§ **EXERCISE REQUIREMENTS**:
Please return each of the entries exactly, minus their pictures.

━━━━━━━━━━

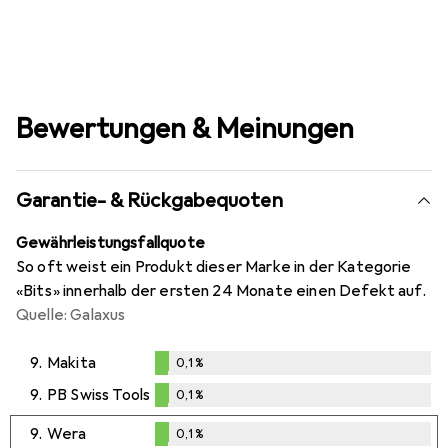
Bewertungen & Meinungen
Garantie- & Rückgabequoten
Gewährleistungsfallquote
So oft weist ein Produkt dieser Marke in der Kategorie
«Bits» innerhalb der ersten 24 Monate einen Defekt auf.
Quelle: Galaxus
9.
Makita
0,1
%
0,1
%
9.
PB Swiss Tools
0,1
%
0,1
%
9.
Wera
0,1
%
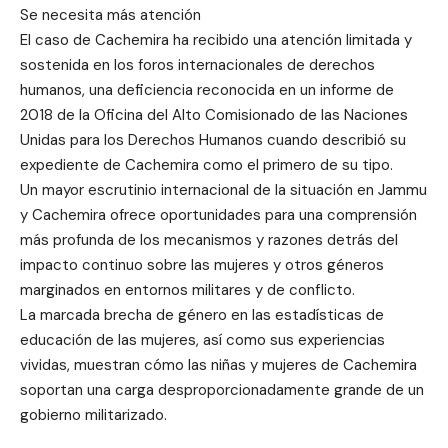
Se necesita más atención
El caso de Cachemira ha recibido una atención limitada y
sostenida en los foros internacionales de derechos
humanos, una deficiencia reconocida en un informe de
2018 de la Oficina del Alto Comisionado de las Naciones
Unidas para los Derechos Humanos cuando describió su
expediente de Cachemira como el primero de su tipo.
Un mayor escrutinio internacional de la situación en Jammu
y Cachemira ofrece oportunidades para una comprensión
más profunda de los mecanismos y razones detrás del
impacto continuo sobre las mujeres y otros géneros
marginados en entornos militares y de conflicto.
La marcada brecha de género en las estadísticas de
educación de las mujeres, así como sus experiencias
vividas, muestran cómo las niñas y mujeres de Cachemira
soportan una carga desproporcionadamente grande de un
gobierno militarizado.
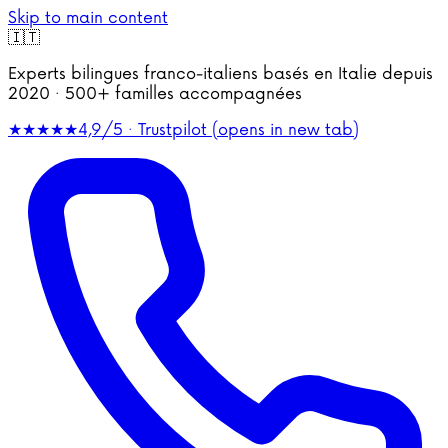
Skip to main content
🇮🇹
Experts bilingues franco-italiens basés en Italie depuis
2020 · 500+ familles accompagnées
★★★★★
4,9/5 · Trustpilot
(opens in new tab)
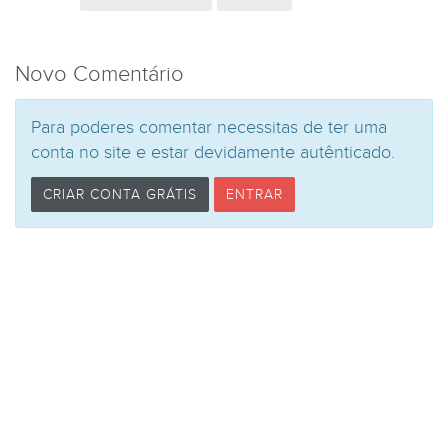
Novo Comentário
Para poderes comentar necessitas de ter uma
conta no site e estar devidamente autênticado.
CRIAR CONTA GRÁTIS
ENTRAR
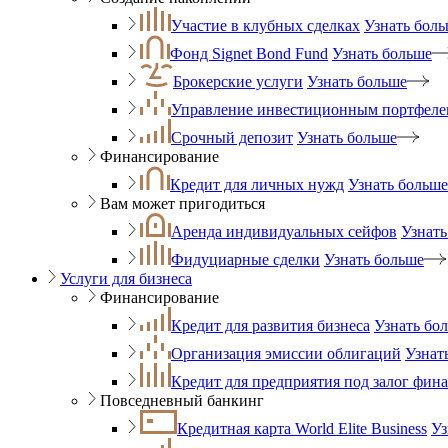
Участие в клубных сделках
Узнать бол
Фонд Signet Bond Fund
Узнать больше
Брокерские услуги
Узнать больше
Управление инвестиционным портфеле
Срочный депозит
Узнать больше
Финансирование
Кредит для личных нужд
Узнать больше
Вам может пригодиться
Аренда индивидуальных сейфов
Узнать
Фидуциарные сделки
Узнать больше
Услуги для бизнеса
Финансирование
Кредит для развития бизнеса
Узнать бо
Организация эмиссии облигаций
Узнат
Кредит для предприятия под залог фин
Повседневный банкинг
Кредитная карта World Elite Business
Уз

━━━━━━━━━━

§ **REPLY TO THE EXERCISE**:
Bewertungen & Meinungen
Garantie- & Rückgabequoten
Gewährleistungsfallquote
So oft weist ein Produkt dieser Marke in der Kategorie
«Bits» innerhalb der ersten 24 Monate einen Defekt auf.
Quelle: Galaxus
9.
Makita
0,1
%
0,1
%
9.
PB Swiss Tools
0,1
%
0,1
%
9.
Wera
0,1
%
Se necesita más atención
El caso de Cachemira ha recibido una atención limitada y
sostenida en los foros internacionales de derechos
humanos, una deficiencia reconocida en un informe de
2018 de la Oficina del Alto Comisionado de las Naciones
Unidas para los Derechos Humanos cuando describió su
expediente de Cachemira como el primero de su tipo.
Un mayor escrutinio internacional de la situación en Jammu
y Cachemira ofrece oportunidades para una comprensión
más profunda de los mecanismos y razones detrás del
impacto continuo sobre las mujeres y otros géneros
marginados en entornos militares y de conflicto.
La marcada brecha de género en las estadísticas de
educación de las mujeres, así como sus experiencias
vividas, muestran cómo las niñas y mujeres de Cachemira
soportan una carga desproporcionadamente grande de un
gobierno militarizado.
Skip to main content
🇮🇹
Experts bilingues franco-italiens basés en Italie depuis
2020 · 500+ familles accompagnées
★★★★★
4,9/5 · Trustpilot
(opens in new tab)
Novo Comentário
Para poderes comentar necessitas de ter uma
conta no site e estar devidamente autênticado.
CRIAR CONTA GRÁTIS
ENTRAR
Участие в клубных сделках
Узнать бол
Фонд Signet Bond Fund
Узнать больше
Брокерские услуги
Узнать больше
Управление инвестиционным портфеле
Срочный депозит
Узнать больше
Финансирование
Кредит для личных нужд
Узнать больше
Вам может пригодиться
Аренда индивидуальных сейфов
Узнать
Фидуциарные сделки
Узнать больше
Услуги для бизнеса
Финансирование
Кредит для развития бизнеса
Узнать бо
Организация эмиссии облигаций
Узнат
Кредит для предприятия под залог фин
Повседневный банкинг
Кредитная карта World Elite Business
Уз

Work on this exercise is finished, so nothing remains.